I recently overheard a colleague mention that, in his opinion, the best form of password security for their enterprise is to not enforce monthly or quarterly password changes for their employees. His reasoning? Enforcing tough passwords and forcing your employees to change them periodically often forces the employees to write down their passwords (even sometimes posting them on a sticky note attached to their monitors or desks). This, in his opinion, is more of a security risk than not enforcing periodic password changes.
At first, I thought that this is one of the craziest ideas that I had ever heard. This goes against one of the most basic security principles out there…make your passwords tough and change your passwords often.
Upon further thought, I decided that the logic behind this idea makes some sense. Allowing your employees to maintain their passwords for an indefinite amount of time may help to alleviate those people that insist on writing down their passwords. This being said, I do not think that this is a viable solution. Whether or not you force your employees to change their passwords or not, there will always be those that like to write them down. In addition, the risk that you would take in allowing indefinite access through a compromised account would outweigh the risk of someone reading a password.






















Brian,
I agree with you that the risk of allowing indefinite access through a compromised account would outweigh, to some extent, the risk of someone reading a password and having limited time access until a password change is required. If someone read a password on a sticky note taped under a keyboard, that individual has already shown that they have physical access to a system. Once an individual has already gained physical access, it is very hard (or near impossible) to adequately secure that system.

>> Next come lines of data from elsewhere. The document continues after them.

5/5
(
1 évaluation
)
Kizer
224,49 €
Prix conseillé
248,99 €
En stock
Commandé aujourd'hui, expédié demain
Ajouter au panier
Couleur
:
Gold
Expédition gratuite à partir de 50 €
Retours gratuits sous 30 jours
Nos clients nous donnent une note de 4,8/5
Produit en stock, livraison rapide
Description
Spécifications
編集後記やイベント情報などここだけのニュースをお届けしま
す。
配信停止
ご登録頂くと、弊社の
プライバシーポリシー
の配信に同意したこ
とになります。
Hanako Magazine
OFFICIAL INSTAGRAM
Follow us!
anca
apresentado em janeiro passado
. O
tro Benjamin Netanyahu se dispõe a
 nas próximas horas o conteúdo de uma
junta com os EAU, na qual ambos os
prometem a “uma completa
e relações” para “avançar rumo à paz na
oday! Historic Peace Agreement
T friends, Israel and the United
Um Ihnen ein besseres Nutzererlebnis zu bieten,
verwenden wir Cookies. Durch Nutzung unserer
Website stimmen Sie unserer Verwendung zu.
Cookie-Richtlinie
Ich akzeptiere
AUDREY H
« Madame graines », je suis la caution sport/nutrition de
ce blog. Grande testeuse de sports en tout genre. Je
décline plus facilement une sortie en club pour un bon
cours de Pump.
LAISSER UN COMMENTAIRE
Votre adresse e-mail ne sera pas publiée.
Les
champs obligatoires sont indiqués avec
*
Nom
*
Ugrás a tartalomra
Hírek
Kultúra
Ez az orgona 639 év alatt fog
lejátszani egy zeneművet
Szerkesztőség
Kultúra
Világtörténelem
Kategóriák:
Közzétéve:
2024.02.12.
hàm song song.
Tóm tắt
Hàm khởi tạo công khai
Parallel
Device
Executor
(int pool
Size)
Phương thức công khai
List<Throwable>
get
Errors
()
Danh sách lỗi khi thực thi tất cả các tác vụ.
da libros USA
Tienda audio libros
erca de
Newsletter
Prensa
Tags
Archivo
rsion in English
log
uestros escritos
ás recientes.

In my new book, "The Executive MBA in Information Security", available at amazon.com and bn.com, I discuss the importance of strong passwords and changing these passwords on a routine basis. Here are some recommendations that I give:
1. A password should be at a minimum 8 characters long and should be changed at least every 30 days. I recommend that privileged users (such as administrators) should have at least 14 character passwords.
2. Every password should be unique and complex. The password should have a mixture of upper case/lower case letters, numbers, and symbols or special characters. Passwords should not be found in dictionaries or be hybrids of dictionary based words.
3. 'Sing' your password - take a phrase in your favorite song and write it down. Use a cipher key that you can remember such as changing the first letter of every word in the phrase to a capital letter, change all o's to zeros (0), change all i's to exclamation points (!), change all s's to dollar signs ($), etc. (Note: whatever cipher you use, you make the code up yourself and it should be something easy for you to remember when entering your 'pass phrase'.)
An interesting article that discusses password strengths and the rationale behind changing passwords on a frequent basis along with an actual password strength tester can be found here: http://infoworld.com/print/76437
I hope this information is useful.
Jay Trinckes
CISSP, CISM, C-EH, NSA-IAM/IEM, MCSE-NT, A+
Senior Information Security Consultant
CastleGarde, Inc.
Posted by: Jay Trinckes | 02 November 2009 at 10:32
If writing down passwords was the only aspect of risk to be concerned about, this would indeed be a good approach. But the mandate to periodically change passwords is meant to accomplish things like making sure only the legitimate owner of the account knows the password ("shoulder surfers", who picked up the pw while the legitimate owner typed it in, would be thrown off by the change). The same is true with situations where the sys admin changes a pw and communicates it to the legitimate user - unless that user is forced to change it, the sys admin knows it too. And finally, not kosher, but a frequent practice: people often "share" pw's with the intent of the shared usage being temporary in nature (e.g. during vacation). Mandatory pw changes ensure that the people the pw was given to "temporarily" indeed can no longer access the system.
Posted by: Hubert Kay | 02 November 2009 at 20:59
What the colleague overlooked is that it matters which threat you need to counteract most. If it's the prying eyes of co-workers, then a post-it note due to too much required complexity can cause your password-change control to fail. However, if your users all have internet-facing access, against which a botnet can exert brute-force password guessing, a post-it note safely kept within the office doesn't seem quite so hostile in comparison.
Posted by: Gary Dobbins | 03 November 2009 at 06:38
I also had the exact same response from a senior member of management in response to a Security Audit.
It seems crazy to sacrifice your corporate security, because people might write it down. Surely one of the other basic principles of password security is, "don't write it down". So if the 1s principal of not writing it down is enforced, then you wont face this issue.